USECSPRO: Joining records

Joining records is a process where the information related to same logical units artificially spread over several data records during data collection is reunited back into a single record. 'Joining' should not be confused with 'merging', which has a broader meaning.

A typical situation where a join may be required is when the architect of the CSPro database has separated e.g. the educational information on household members from their employment information into two different schedules. Records in both schedules would contain a case id (household id) and a supplementary roster id, which enumerates persons within the same household.

Here is how a join is done in Stata:

  cspro join using "file.dat", dictionary("file.dcf") level("levelname") records("R1 R2 ... RN")

An equivalent Mata function is:

  cspro_join("dictionary.dcf", "data.dat", "levelname", "R1 R2... RN")

In both commands, the records are united using the identifier (one or typically more variables) specified as the identifier for the given data level in the CSPro dictionary file.

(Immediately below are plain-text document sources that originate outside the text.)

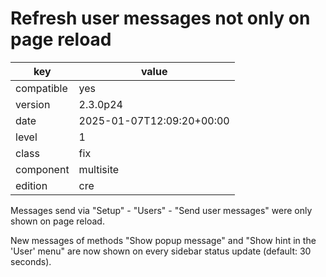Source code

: [//]: # (werk v2)
# Refresh user messages not only on page reload

key        | value
---------- | ---
compatible | yes
version    | 2.3.0p24
date       | 2025-01-07T12:09:20+00:00
level      | 1
class      | fix
component  | multisite
edition    | cre

Messages send via "Setup" - "Users" - "Send user messages" were only shown on
page reload.

New messages of methods "Show popup message" and "Show hint in the 'User' menu"
are now shown on every sidebar status update (default: 30 seconds).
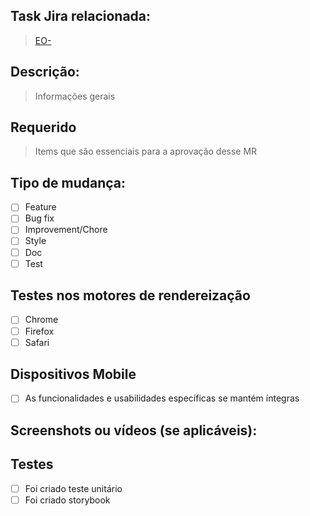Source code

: ## Task Jira relacionada:

> [EO-](https://vitta-dev.atlassian.net/browse/)

## Descrição:

> Informações gerais

## Requerido

> Items que são essenciais para a aprovação desse MR

## Tipo de mudança:

- [ ] Feature
- [ ] Bug fix
- [ ] Improvement/Chore
- [ ] Style
- [ ] Doc
- [ ] Test

## Testes nos motores de rendereização

- [ ] Chrome
- [ ] Firefox
- [ ] Safari

## Dispositivos Mobile

- [ ] As funcionalidades e usabilidades específicas se mantém íntegras

## Screenshots ou vídeos (se aplicáveis):

## Testes

- [ ] Foi criado teste unitário
- [ ] Foi criado storybook
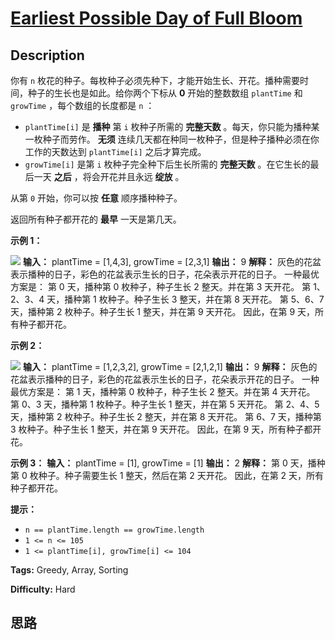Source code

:# [Earliest Possible Day of Full Bloom][title]

## Description

你有 `n` 枚花的种子。每枚种子必须先种下，才能开始生长、开花。播种需要时间，种子的生长也是如此。给你两个下标从 **0** 开始的整数数组
`plantTime` 和 `growTime` ，每个数组的长度都是 `n` ：

  * `plantTime[i]` 是 **播种** 第 `i` 枚种子所需的 **完整天数** 。每天，你只能为播种某一枚种子而劳作。 **无须** 连续几天都在种同一枚种子，但是种子播种必须在你工作的天数达到 `plantTime[i]` 之后才算完成。
  * `growTime[i]` 是第 `i` 枚种子完全种下后生长所需的 **完整天数** 。在它生长的最后一天 **之后** ，将会开花并且永远 **绽放** 。

从第 `0` 开始，你可以按 **任意** 顺序播种种子。

返回所有种子都开花的 **最早** 一天是第几天。



**示例 1：**

![](https://assets.leetcode.com/uploads/2021/12/21/1.png)
            **输入：** plantTime = [1,4,3], growTime = [2,3,1]    **输出：** 9    **解释：** 灰色的花盆表示播种的日子，彩色的花盆表示生长的日子，花朵表示开花的日子。    一种最优方案是：    第 0 天，播种第 0 枚种子，种子生长 2 整天。并在第 3 天开花。    第 1、2、3、4 天，播种第 1 枚种子。种子生长 3 整天，并在第 8 天开花。    第 5、6、7 天，播种第 2 枚种子。种子生长 1 整天，并在第 9 天开花。    因此，在第 9 天，所有种子都开花。     

**示例 2：**

![](https://assets.leetcode.com/uploads/2021/12/21/2.png)
            **输入：** plantTime = [1,2,3,2], growTime = [2,1,2,1]    **输出：** 9    **解释：** 灰色的花盆表示播种的日子，彩色的花盆表示生长的日子，花朵表示开花的日子。     一种最优方案是：    第 1 天，播种第 0 枚种子，种子生长 2 整天。并在第 4 天开花。    第 0、3 天，播种第 1 枚种子。种子生长 1 整天，并在第 5 天开花。    第 2、4、5 天，播种第 2 枚种子。种子生长 2 整天，并在第 8 天开花。    第 6、7 天，播种第 3 枚种子。种子生长 1 整天，并在第 9 天开花。    因此，在第 9 天，所有种子都开花。     

**示例 3：**
            **输入：** plantTime = [1], growTime = [1]    **输出：** 2    **解释：** 第 0 天，播种第 0 枚种子。种子需要生长 1 整天，然后在第 2 天开花。    因此，在第 2 天，所有种子都开花。    



**提示：**

  * `n == plantTime.length == growTime.length`
  * `1 <= n <= 105`
  * `1 <= plantTime[i], growTime[i] <= 104`


**Tags:** Greedy, Array, Sorting

**Difficulty:** Hard

## 思路

[title]: https://leetcode-cn.com/problems/earliest-possible-day-of-full-bloom
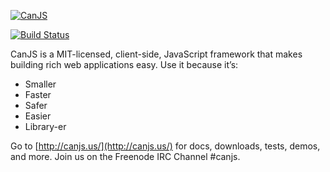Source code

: [![CanJS](http://canjs.us/images/canjs_logo_yellow_small.png)](http://canjs.us/)
 
[![Build Status](https://secure.travis-ci.org/jupiterjs/canjs.png)](http://travis-ci.org/jupiterjs/canjs)

CanJS is a MIT-licensed, client-side, JavaScript framework that makes building 
rich web applications easy. Use it because it’s:

- Smaller 
- Faster 
- Safer 
- Easier 
- Library-er

Go to [http://canjs.us/](http://canjs.us/) for docs, downloads, tests, demos, and more.  Join us on the Freenode IRC Channel #canjs.
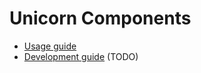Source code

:Unicorn Components
==

* [Usage guide](https://bitbucket.org/nitsnetsstudios-ondemand/unicorn_components_library/wiki)
* [Development guide](doc) (TODO)
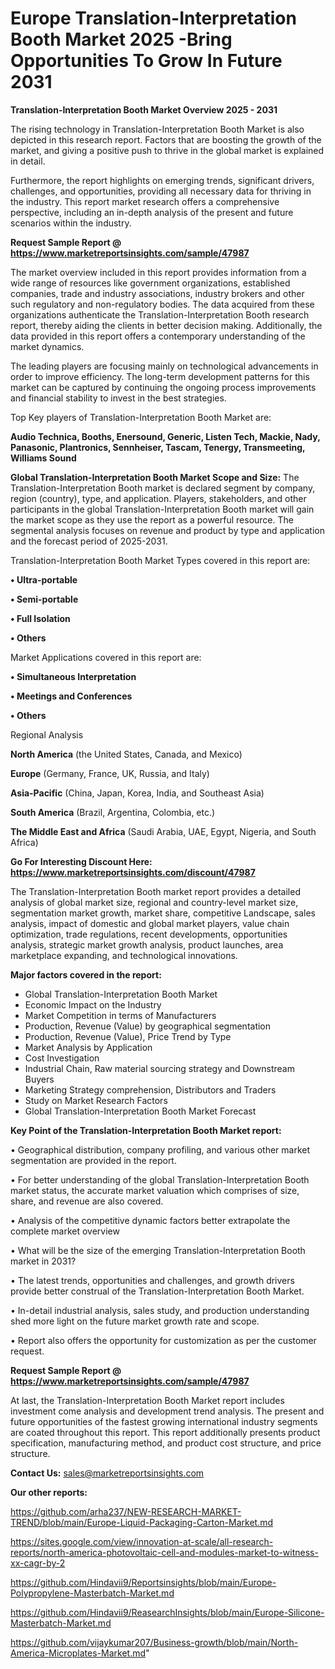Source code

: # Europe Translation-Interpretation Booth Market 2025 -Bring Opportunities To Grow In Future 2031

<Strong> Translation-Interpretation Booth Market Overview 2025 - 2031</strong>

The rising technology in Translation-Interpretation Booth Market is also depicted in this research report. Factors that are boosting the growth of the market, and giving a positive push to thrive in the global market is explained in detail.

Furthermore, the report highlights on emerging trends, significant drivers, challenges, and opportunities, providing all necessary data for thriving in the industry. This report market research offers a comprehensive perspective, including an in-depth analysis of the present and future scenarios within the industry.

<strong>Request Sample Report @ <a href=https://www.marketreportsinsights.com/sample/47987>https://www.marketreportsinsights.com/sample/47987</a></strong>

The market overview included in this report provides information from a wide range of resources like government organizations, established companies, trade and industry associations, industry brokers and other such regulatory and non-regulatory bodies. The data acquired from these organizations authenticate the Translation-Interpretation Booth research report, thereby aiding the clients in better decision making. Additionally, the data provided in this report offers a contemporary understanding of the market dynamics.

The leading players are focusing mainly on technological advancements in order to improve efficiency. The long-term development patterns for this market can be captured by continuing the ongoing process improvements and financial stability to invest in the best strategies.

Top Key players of Translation-Interpretation Booth Market are:

<strong>Audio Technica, Booths, Enersound, Generic, Listen Tech, Mackie, Nady, Panasonic, Plantronics, Sennheiser, Tascam, Tenergy, Transmeeting, Williams Sound</strong>

<strong><b>Global Translation-Interpretation Booth Market Scope and Size:</b></strong>
The Translation-Interpretation Booth market is declared segment by company, region (country), type, and application. Players, stakeholders, and other participants in the global Translation-Interpretation Booth market will gain the market scope as they use the report as a powerful resource. The segmental analysis focuses on revenue and product by type and application and the forecast period of 2025-2031.

Translation-Interpretation Booth Market Types covered in this report are:

<strong>•  Ultra-portable

•  Semi-portable

•  Full Isolation

•  Others</strong>

Market Applications covered in this report are:

<strong>•  Simultaneous Interpretation

•  Meetings and Conferences

•  Others</strong> 

Regional Analysis

<strong>North America</strong> (the United States, Canada, and Mexico)

<strong>Europe</strong> (Germany, France, UK, Russia, and Italy)

<strong>Asia-Pacific</strong> (China, Japan, Korea, India, and Southeast Asia)

<strong>South America</strong> (Brazil, Argentina, Colombia, etc.)

<strong>The Middle East and Africa</strong> (Saudi Arabia, UAE, Egypt, Nigeria, and South Africa)

<strong>Go For Interesting Discount Here: <a href=https://www.marketreportsinsights.com/discount/47987>https://www.marketreportsinsights.com/discount/47987</a></strong>

The Translation-Interpretation Booth market report provides a detailed analysis of global market size, regional and country-level market size, segmentation market growth, market share, competitive Landscape, sales analysis, impact of domestic and global market players, value chain optimization, trade regulations, recent developments, opportunities analysis, strategic market growth analysis, product launches, area marketplace expanding, and technological innovations.

<strong><b>Major factors covered in the report:</b></strong>
<ul>
  <li>Global Translation-Interpretation Booth Market </li>
  <li>Economic Impact on the Industry</li>
  <li>Market Competition in terms of Manufacturers</li>
  <li>Production, Revenue (Value) by geographical segmentation</li>
  <li>Production, Revenue (Value), Price Trend by Type</li>
  <li>Market Analysis by Application</li>
  <li>Cost Investigation</li>
  <li>Industrial Chain, Raw material sourcing strategy and Downstream Buyers</li>
  <li>Marketing Strategy comprehension, Distributors and Traders</li>
  <li>Study on Market Research Factors</li>
  <li>Global Translation-Interpretation Booth Market Forecast</li>
</ul>

<strong><b>Key Point of the Translation-Interpretation Booth Market report:</b></strong>

• Geographical distribution, company profiling, and various other market segmentation are provided in the report.

• For better understanding of the global Translation-Interpretation Booth market status, the accurate market valuation which comprises of size, share, and revenue are also covered.

• Analysis of the competitive dynamic factors better extrapolate the complete market overview

• What will be the size of the emerging Translation-Interpretation Booth market in 2031?

• The latest trends, opportunities and challenges, and growth drivers provide better construal of the Translation-Interpretation Booth Market.

• In-detail industrial analysis, sales study, and production understanding shed more light on the future market growth rate and scope.

• Report also offers the opportunity for customization as per the customer request.

<strong>Request Sample Report @ <a href=https://www.marketreportsinsights.com/sample/47987>https://www.marketreportsinsights.com/sample/47987</a></strong>

At last, the Translation-Interpretation Booth Market report includes investment come analysis and development trend analysis. The present and future opportunities of the fastest growing international industry segments are coated throughout this report. This report additionally presents product specification, manufacturing method, and product cost structure, and price structure.

<strong>Contact Us:</strong>
sales@marketreportsinsights.com

<strong>Our other reports:</strong>

<a href=https://github.com/arha237/NEW-RESEARCH-MARKET-TREND/blob/main/Europe-Liquid-Packaging-Carton-Market.md>https://github.com/arha237/NEW-RESEARCH-MARKET-TREND/blob/main/Europe-Liquid-Packaging-Carton-Market.md</a>

<a href=https://sites.google.com/view/innovation-at-scale/all-research-reports/north-america-photovoltaic-cell-and-modules-market-to-witness-xx-cagr-by-2>https://sites.google.com/view/innovation-at-scale/all-research-reports/north-america-photovoltaic-cell-and-modules-market-to-witness-xx-cagr-by-2</a>

<a href=https://github.com/Hindavii9/Reportsinsights/blob/main/Europe-Polypropylene-Masterbatch-Market.md>https://github.com/Hindavii9/Reportsinsights/blob/main/Europe-Polypropylene-Masterbatch-Market.md</a>

<a href=https://github.com/Hindavii9/ReasearchInsights/blob/main/Europe-Silicone-Masterbatch-Market.md>https://github.com/Hindavii9/ReasearchInsights/blob/main/Europe-Silicone-Masterbatch-Market.md</a>

<a href=https://github.com/vijaykumar207/Business-growth/blob/main/North-America-Microplates-Market.md>https://github.com/vijaykumar207/Business-growth/blob/main/North-America-Microplates-Market.md</a>"
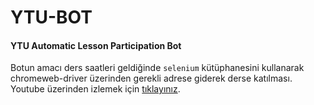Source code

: # YTU-BOT
#### YTU Automatic Lesson Participation Bot
Botun amacı ders saatleri geldiğinde `selenium` kütüphanesini kullanarak chromeweb-driver üzerinden gerekli adrese giderek derse katılması. <br>
Youtube üzerinden izlemek için [tıklayınız](https://www.youtube.com/watch?v=VYWce2du94c).
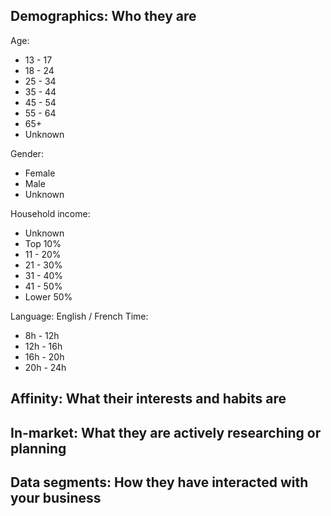 ## Demographics: Who they are
Age: 
  - 13 - 17
  - 18 - 24
  - 25 - 34
  - 35 - 44
  - 45 - 54
  - 55 - 64
  - 65+
  - Unknown
  
Gender: 
  - Female
  - Male
  - Unknown

Household income:
  - Unknown
  - Top 10%
  - 11 - 20%
  - 21 - 30%
  - 31 - 40%
  - 41 - 50%
  - Lower 50%

Language: English / French
Time: 
- 8h - 12h
- 12h - 16h
- 16h - 20h
- 20h - 24h

## Affinity: What their interests and habits are


## In-market: What they are actively researching or planning

## Data segments: How they have interacted with your business

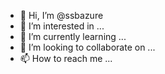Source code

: - 👋 Hi, I’m @ssbazure
- 👀 I’m interested in ...
- 🌱 I’m currently learning ...
- 💞️ I’m looking to collaborate on ...
- 📫 How to reach me ...

<!---
ssbazure/ssbazure is a ✨ special ✨ repository because its `README.md` (this file) appears on your GitHub profile.
You can click the Preview link to take a look at your changes.
--->
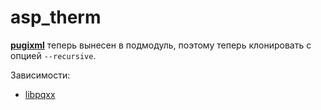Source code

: # asp_therm


[**pugixml**](https://github.com/zeux/pugixml) теперь вынесен в подмодуль, поэтому теперь клонировать с опцией `--recursive`.

Зависимости:
  - [libpqxx](http://pqxx.org/development/libpqxx/)

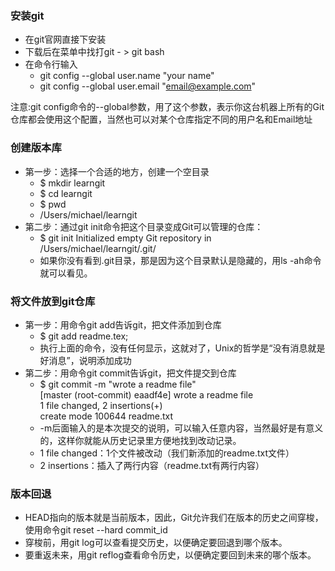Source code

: ### 安装git
- 在git官网直接下安装
- 下载后在菜单中找打git - > git bash  
- 在命令行输入
  + git config --global user.name "your name"
  + git config --global user.email "email@example.com"

注意:git config命令的--global参数，用了这个参数，表示你这台机器上所有的Git仓库都会使用这个配置，当然也可以对某个仓库指定不同的用户名和Email地址

### 创建版本库
- 第一步：选择一个合适的地方，创建一个空目录
  + $ mkdir learngit
  + $ cd learngit
  + $ pwd
  + /Users/michael/learngit
- 第二步：通过git init命令把这个目录变成Git可以管理的仓库：
  + $ git init
Initialized empty Git repository in /Users/michael/learngit/.git/
  + 如果你没有看到.git目录，那是因为这个目录默认是隐藏的，用ls -ah命令就可以看见。

### 将文件放到git仓库
- 第一步：用命令git add告诉git，把文件添加到仓库
  + $ git add readme.tex;
  + 执行上面的命令，没有任何显示，这就对了，Unix的哲学是“没有消息就是好消息”，说明添加成功
- 第二步：用命令git commit告诉git，把文件提交到仓库
  + $ git commit -m "wrote a readme file"  
  [master (root-commit) eaadf4e] wrote a readme file  
   1 file changed, 2 insertions(+)  
   create mode 100644 readme.txt  
  + -m后面输入的是本次提交的说明，可以输入任意内容，当然最好是有意义的，这样你就能从历史记录里方便地找到改动记录。
  + 1 file changed：1个文件被改动（我们新添加的readme.txt文件）
  + 2 insertions：插入了两行内容（readme.txt有两行内容）

### 版本回退
- HEAD指向的版本就是当前版本，因此，Git允许我们在版本的历史之间穿梭，使用命令git reset --hard commit_id
- 穿梭前，用git log可以查看提交历史，以便确定要回退到哪个版本。
- 要重返未来，用git reflog查看命令历史，以便确定要回到未来的哪个版本。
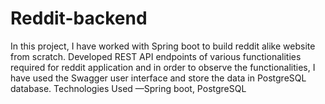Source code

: # Reddit-backend
In this project, I have worked with Spring boot to build reddit alike website from scratch. Developed REST API endpoints of various functionalities required for reddit application and in order to observe the functionalities, I have used the Swagger user interface and store the data in PostgreSQL database. Technologies Used —Spring boot, PostgreSQL
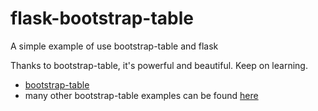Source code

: # flask-bootstrap-table
A simple example of use bootstrap-table and flask

Thanks to bootstrap-table, it's powerful and beautiful. Keep on learning.

* [bootstrap-table](https://github.com/wenzhixin/bootstrap-table)
* many other bootstrap-table examples can be found [here](http://issues.wenzhixin.net.cn/bootstrap-table/)
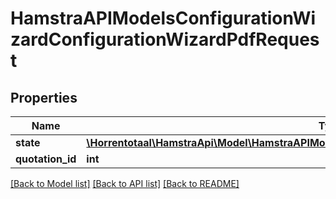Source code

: # HamstraAPIModelsConfigurationWizardConfigurationWizardPdfRequest

## Properties
Name | Type | Description | Notes
------------ | ------------- | ------------- | -------------
**state** | [**\Horrentotaal\HamstraApi\Model\HamstraAPIModelsConfigurationWizardConfigurationWizardState**](HamstraAPIModelsConfigurationWizardConfigurationWizardState.md) |  | [optional] 
**quotation_id** | **int** |  | [optional] 

[[Back to Model list]](../README.md#documentation-for-models) [[Back to API list]](../README.md#documentation-for-api-endpoints) [[Back to README]](../README.md)


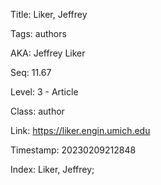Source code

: Title:  Liker, Jeffrey

Tags:   authors

AKA:    Jeffrey Liker

Seq:    11.67

Level:  3 - Article

Class:  author

Link:   https://liker.engin.umich.edu

Timestamp: 20230209212848

Index:  Liker, Jeffrey; 
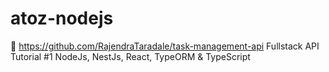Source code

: # atoz-nodejs

📘 https://github.com/RajendraTaradale/task-management-api  Fullstack API Tutorial #1 NodeJs, NestJs, React, TypeORM & TypeScript
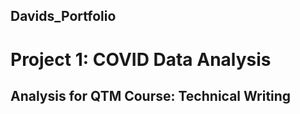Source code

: ## Davids_Portfolio

# Project 1: COVID Data Analysis
## Analysis for QTM Course: Technical Writing

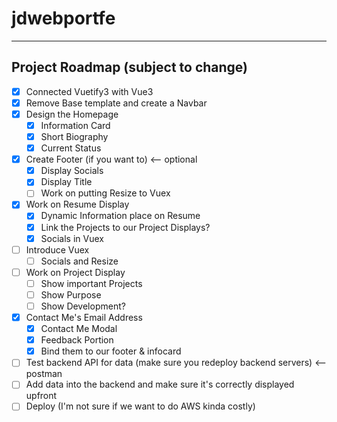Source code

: # jdwebportfe

---
## Project Roadmap (subject to change)
- [x] Connected Vuetify3 with Vue3
- [x] Remove Base template and create a Navbar
- [x] Design the Homepage
    - [x] Information Card 
    - [x] Short Biography
    - [x] Current Status
- [x] Create Footer (if you want to) <-- optional 
    - [x] Display Socials
    - [x] Display Title
    - [ ] Work on putting Resize to Vuex 
- [x] Work on Resume Display
    - [x] Dynamic Information place on Resume 
    - [x] Link the Projects to our Project Displays?
    - [x] Socials in Vuex
- [ ] Introduce Vuex 
    - [ ] Socials and Resize 
- [ ] Work on Project Display 
    - [ ] Show important Projects
    - [ ] Show Purpose
    - [ ] Show Development?
- [x] Contact Me's Email Address
    - [x] Contact Me Modal 
    - [x] Feedback Portion
    - [x] Bind them to our footer & infocard
- [ ] Test backend API for data (make sure you redeploy backend servers) <-- postman 
- [ ] Add data into the backend and make sure it's correctly displayed upfront
- [ ] Deploy (I'm not sure if we want to do AWS kinda costly)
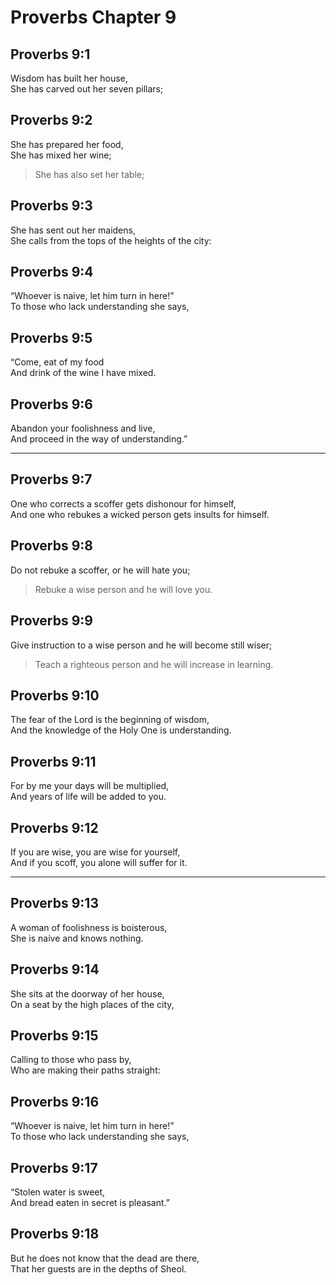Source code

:# Proverbs Chapter 9

## Proverbs 9:1

Wisdom has built her house,  
She has carved out her seven pillars;

## Proverbs 9:2

She has prepared her food,  
She has mixed her wine;  
> She has also set her table;

## Proverbs 9:3

She has sent out her maidens,  
She calls from the tops of the heights of the city:

## Proverbs 9:4

“Whoever is naive, let him turn in here!”  
To those who lack understanding she says,

## Proverbs 9:5

“Come, eat of my food  
And drink of the wine I have mixed.

## Proverbs 9:6

Abandon your foolishness and live,  
And proceed in the way of understanding.”

---

## Proverbs 9:7

One who corrects a scoffer gets dishonour for himself,  
And one who rebukes a wicked person gets insults for himself.

## Proverbs 9:8

Do not rebuke a scoffer, or he will hate you;  
> Rebuke a wise person and he will love you.

## Proverbs 9:9

Give instruction to a wise person and he will become still wiser;  
> Teach a righteous person and he will increase in learning.

## Proverbs 9:10

The fear of the Lord is the beginning of wisdom,  
And the knowledge of the Holy One is understanding.

## Proverbs 9:11

For by me your days will be multiplied,  
And years of life will be added to you.

## Proverbs 9:12

If you are wise, you are wise for yourself,  
And if you scoff, you alone will suffer for it.

---

## Proverbs 9:13

A woman of foolishness is boisterous,  
She is naive and knows nothing.

## Proverbs 9:14

She sits at the doorway of her house,  
On a seat by the high places of the city,

## Proverbs 9:15

Calling to those who pass by,  
Who are making their paths straight:

## Proverbs 9:16

“Whoever is naive, let him turn in here!”  
To those who lack understanding she says,

## Proverbs 9:17

“Stolen water is sweet,  
And bread eaten in secret is pleasant.”

## Proverbs 9:18

But he does not know that the dead are there,  
That her guests are in the depths of Sheol.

Warning: joining is not a safe operation. There is not enough information in the dictionary file to validate whether a particular join is possible or not. usecspro will only join records at the same hierarchical level of CSPro database. Any other data manipulations should be done in Stata with the help of the merge command.

An example of the data structure, where one should not attempt a join is when e.g. Schedule A collects information on the household, Schedule B collects information on household members, and Schedule C collects information on some assets. With such a hierarchy, there will be two rosters: one for individuals, and one for assets, with two roster-ids (with both usually starting with 1). One should avoid joining B+C, which in this case means setting direct association of each one household member with each one asset. It is probably safe, however, to do a join A+B and A+C.

A separate Mata function is reserved for the case where the join should occur using more variables than the ID for the given level, e.g. when the effective id should be a combination of ID and PID, while only ID is declared the identifier of the level.

cspro_guess_joinp("dictionary.dcf","data.dat", "levelname", "R1 R2 ...RN")

Note that the arguments are the same, but it is the algorithm that is different.

Windows (and only Windows) users can select multiple records in the data import dialog. In that case there will be an attempt to 'guess_join' them during conversion. The program has no way of determining whether such an operation makes sense or not and whether it is technically possible. It may or may not succeed.

Joining records, and especially 'guess_joining' records should be treated as experimental and undertaken with caution. Everything that 'join' and 'guess_join' do can be done with regular Stata's merge command, albeit with a few manipulations with the data to properly sort it and determine the appropriate IDs and merge strategy.